Given that the influx of stimulus funds for nearly three years is about to hit a fiscal cliff, this type of research provides districts like William Penn with valuable evidence to drive student outcomes and empower effective education technology investments. With thousands of edtech solutions in the K-12 marketplace, state, district and school leaders can more easily identify tools that are safe, interoperable, compliant with regulations and policies, and eligible to be purchased under the law. 

School constraints, the prohibitive cost of traditional research, and the previously slow and time-intensive nature of building an ongoing portfolio of evaluation to truly understand how well education technology solutions are working to improve outcomes for students—or when they work best, for whom, and under what conditions – was daunting. Now in the face of massive changes in schools, everyone must collaborate in building rigorous, practical evaluations to provide evidence at the speed of decision-making.

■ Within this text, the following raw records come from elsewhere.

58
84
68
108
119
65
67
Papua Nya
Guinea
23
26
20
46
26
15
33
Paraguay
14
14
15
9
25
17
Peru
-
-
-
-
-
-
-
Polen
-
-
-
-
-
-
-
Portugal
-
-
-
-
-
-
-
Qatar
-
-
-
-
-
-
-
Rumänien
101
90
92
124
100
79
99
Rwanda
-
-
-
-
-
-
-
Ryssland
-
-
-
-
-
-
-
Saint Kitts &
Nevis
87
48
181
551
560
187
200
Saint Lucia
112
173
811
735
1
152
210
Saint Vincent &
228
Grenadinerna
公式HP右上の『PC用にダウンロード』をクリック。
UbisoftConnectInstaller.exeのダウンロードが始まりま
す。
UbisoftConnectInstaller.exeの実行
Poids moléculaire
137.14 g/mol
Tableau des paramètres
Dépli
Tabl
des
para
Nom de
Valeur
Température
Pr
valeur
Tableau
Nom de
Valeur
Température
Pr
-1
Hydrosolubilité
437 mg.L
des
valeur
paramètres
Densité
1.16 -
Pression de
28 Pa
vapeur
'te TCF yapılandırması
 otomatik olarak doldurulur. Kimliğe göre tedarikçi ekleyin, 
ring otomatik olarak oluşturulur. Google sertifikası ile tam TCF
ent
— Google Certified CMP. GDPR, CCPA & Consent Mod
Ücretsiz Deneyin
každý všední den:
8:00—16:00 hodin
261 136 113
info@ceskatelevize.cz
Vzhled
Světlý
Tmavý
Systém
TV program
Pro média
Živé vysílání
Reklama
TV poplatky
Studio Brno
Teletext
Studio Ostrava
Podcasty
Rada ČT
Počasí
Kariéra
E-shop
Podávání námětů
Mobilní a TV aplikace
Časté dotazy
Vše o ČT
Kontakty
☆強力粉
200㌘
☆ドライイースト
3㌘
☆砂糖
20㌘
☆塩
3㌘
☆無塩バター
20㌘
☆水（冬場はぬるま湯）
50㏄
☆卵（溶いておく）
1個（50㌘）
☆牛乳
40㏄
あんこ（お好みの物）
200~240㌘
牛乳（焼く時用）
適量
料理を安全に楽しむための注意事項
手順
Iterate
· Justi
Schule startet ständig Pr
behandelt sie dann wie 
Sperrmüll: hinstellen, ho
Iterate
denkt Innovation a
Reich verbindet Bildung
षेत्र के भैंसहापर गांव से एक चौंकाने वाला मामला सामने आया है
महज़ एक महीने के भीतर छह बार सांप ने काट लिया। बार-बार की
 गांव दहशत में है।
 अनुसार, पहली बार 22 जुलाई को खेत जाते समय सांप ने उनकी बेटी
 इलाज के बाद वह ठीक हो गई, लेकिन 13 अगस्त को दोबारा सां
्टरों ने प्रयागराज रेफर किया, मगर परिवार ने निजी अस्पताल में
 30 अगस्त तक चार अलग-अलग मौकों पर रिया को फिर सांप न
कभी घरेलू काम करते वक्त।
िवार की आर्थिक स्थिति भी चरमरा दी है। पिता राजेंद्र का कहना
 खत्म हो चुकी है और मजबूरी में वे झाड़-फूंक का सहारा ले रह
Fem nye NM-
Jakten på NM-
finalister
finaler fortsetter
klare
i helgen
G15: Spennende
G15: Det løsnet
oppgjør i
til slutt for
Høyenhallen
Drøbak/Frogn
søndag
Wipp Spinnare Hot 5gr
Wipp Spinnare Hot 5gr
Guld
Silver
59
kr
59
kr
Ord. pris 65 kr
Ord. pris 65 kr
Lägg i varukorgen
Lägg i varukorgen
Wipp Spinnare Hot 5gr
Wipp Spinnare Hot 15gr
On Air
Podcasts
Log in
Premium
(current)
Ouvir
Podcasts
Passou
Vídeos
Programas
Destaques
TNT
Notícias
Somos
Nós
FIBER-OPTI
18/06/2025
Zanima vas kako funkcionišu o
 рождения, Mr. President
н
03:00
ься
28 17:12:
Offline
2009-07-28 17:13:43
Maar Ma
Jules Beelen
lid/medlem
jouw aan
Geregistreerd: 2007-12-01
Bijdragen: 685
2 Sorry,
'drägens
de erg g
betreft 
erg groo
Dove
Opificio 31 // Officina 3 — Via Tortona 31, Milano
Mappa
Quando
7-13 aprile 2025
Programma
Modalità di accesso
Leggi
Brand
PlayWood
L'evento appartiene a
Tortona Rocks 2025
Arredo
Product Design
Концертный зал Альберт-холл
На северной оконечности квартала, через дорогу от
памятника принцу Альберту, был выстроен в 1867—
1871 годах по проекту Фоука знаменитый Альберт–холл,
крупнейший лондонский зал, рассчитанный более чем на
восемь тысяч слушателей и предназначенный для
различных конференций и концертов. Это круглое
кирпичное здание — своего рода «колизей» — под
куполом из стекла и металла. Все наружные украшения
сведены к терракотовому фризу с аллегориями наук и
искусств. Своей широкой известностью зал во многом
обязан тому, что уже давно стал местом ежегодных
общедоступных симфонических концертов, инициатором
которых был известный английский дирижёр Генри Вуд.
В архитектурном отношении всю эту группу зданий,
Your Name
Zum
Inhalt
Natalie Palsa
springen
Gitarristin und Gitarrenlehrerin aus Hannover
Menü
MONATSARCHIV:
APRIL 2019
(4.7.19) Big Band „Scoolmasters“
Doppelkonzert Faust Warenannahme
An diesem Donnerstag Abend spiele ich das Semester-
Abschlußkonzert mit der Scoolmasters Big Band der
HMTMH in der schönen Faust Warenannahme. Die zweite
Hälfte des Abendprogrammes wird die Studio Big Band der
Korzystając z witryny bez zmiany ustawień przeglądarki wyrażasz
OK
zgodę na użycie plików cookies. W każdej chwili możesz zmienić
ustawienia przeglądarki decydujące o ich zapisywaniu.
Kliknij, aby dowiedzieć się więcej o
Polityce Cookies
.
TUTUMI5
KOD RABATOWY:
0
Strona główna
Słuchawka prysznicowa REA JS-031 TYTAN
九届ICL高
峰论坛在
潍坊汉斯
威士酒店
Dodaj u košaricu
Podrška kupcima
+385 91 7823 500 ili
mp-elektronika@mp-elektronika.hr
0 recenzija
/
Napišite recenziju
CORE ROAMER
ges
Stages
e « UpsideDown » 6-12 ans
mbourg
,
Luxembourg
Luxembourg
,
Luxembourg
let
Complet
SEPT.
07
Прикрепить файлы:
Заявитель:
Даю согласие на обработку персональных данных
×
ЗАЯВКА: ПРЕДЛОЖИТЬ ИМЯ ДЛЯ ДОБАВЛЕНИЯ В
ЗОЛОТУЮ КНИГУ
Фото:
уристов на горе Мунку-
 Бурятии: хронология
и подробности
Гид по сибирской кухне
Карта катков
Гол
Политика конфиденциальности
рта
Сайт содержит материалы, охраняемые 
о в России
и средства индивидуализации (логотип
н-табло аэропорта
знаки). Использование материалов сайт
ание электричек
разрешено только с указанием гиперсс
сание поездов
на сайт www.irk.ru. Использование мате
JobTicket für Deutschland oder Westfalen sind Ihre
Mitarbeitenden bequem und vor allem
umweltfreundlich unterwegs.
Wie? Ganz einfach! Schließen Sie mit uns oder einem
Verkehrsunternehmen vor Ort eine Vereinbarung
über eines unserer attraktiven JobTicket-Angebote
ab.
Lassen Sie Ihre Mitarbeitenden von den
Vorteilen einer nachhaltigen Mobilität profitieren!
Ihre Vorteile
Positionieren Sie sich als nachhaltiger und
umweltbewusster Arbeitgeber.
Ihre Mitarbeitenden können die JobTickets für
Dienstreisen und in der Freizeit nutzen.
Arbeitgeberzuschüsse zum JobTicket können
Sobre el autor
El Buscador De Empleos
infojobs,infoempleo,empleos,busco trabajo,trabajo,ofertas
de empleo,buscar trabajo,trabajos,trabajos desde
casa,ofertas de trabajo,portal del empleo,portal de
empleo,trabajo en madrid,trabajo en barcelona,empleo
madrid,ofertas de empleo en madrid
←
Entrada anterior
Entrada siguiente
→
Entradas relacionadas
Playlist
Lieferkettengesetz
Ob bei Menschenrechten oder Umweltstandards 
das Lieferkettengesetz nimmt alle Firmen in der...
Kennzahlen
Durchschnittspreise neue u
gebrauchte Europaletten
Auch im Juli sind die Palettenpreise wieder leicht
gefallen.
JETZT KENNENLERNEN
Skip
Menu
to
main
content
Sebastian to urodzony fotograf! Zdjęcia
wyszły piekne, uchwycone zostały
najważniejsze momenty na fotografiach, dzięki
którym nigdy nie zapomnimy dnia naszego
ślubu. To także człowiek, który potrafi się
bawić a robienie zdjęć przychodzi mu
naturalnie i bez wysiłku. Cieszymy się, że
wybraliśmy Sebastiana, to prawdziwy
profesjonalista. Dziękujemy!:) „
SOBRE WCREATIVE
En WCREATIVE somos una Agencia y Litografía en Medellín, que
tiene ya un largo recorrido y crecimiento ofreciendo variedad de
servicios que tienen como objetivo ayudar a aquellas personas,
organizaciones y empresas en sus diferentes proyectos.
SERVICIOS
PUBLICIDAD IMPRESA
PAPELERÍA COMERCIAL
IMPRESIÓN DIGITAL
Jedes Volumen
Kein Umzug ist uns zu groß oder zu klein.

However, quickly, and cost-effectively meeting this requirement is a new muscle for education.  The key is making research iterative, replicable, and ongoing, thus reducing the time and expense involved, and making it accessible to all solution providers and their partners, so they can innovate together. Here are four best practices for K12 solution providers and their district and school partners to consider when gathering and sharing ESSA-aligned evidence:

Understand what’s required. Since 2016, ESSA requires federal funds to be used for evidence-based interventions, but understanding the evidence–what, how recent, and how much of it there is–behind specific products is easier said than done.

Applying the four levels of evidence laid out by ESSA can feel overwhelming, especially for administrators and teachers without an academic research background. However, putting the ESSA framework to use is not only critical to maintaining federal compliance but it’s also a key tool to make informed edtech decisions that will positively impact student achievement. ESSA Evidence Badges designed in consultation with the US Department of Education are credentials that can be earned by K-12 solutions and offer a quick, trustworthy means for educators to understand a solution’s existing evidence base.

Don’t try to do it all at once.  Develop a plan. Edtech providers partnering with US-based districts and states must bake evidence-building into the product roadmap in order to comply with ESSA Level IV to demonstrate a solution’s logic model and commitment to ongoing research. Don’t stop. Technology evolves and research should be continuous. Evidence-driven innovation should be viewed as an ongoing and iterative process.

Ask for help! The right research partner brings independence, expertise, and technology to make this process faster, more practical, and less expensive, so providers can focus on implementation and outcomes. For example, LearnPlatform’s Evidence as a Service is a tiered subscription model to support K12 solution providers of all sizes meet ESSA compliance in a matter of weeks, at a fraction of the cost of traditional research. Rapid-cycle evaluation should be embraced by providers and their partners to build evidence that can inform decisions.

Don’t go into evidence-building with a single goal. Everything is a learning opportunity. Less-than-ideal findings lead to improved implementations, better outcomes for students and other opportunities. Evidence-building is continuous and is elemental to drive improvement and innovation, effectively and efficiently.

As one evidence trailblazer, Stephanie Myers at Reading Horizons, insightfully noted recently at SXSWedu, “as an industry we need to confront the data”. Now is the time to elevate evidence-building to the forefront of K-12 best practices for technology providers and their partners to modernize learning environments and optimally amplify learning for all.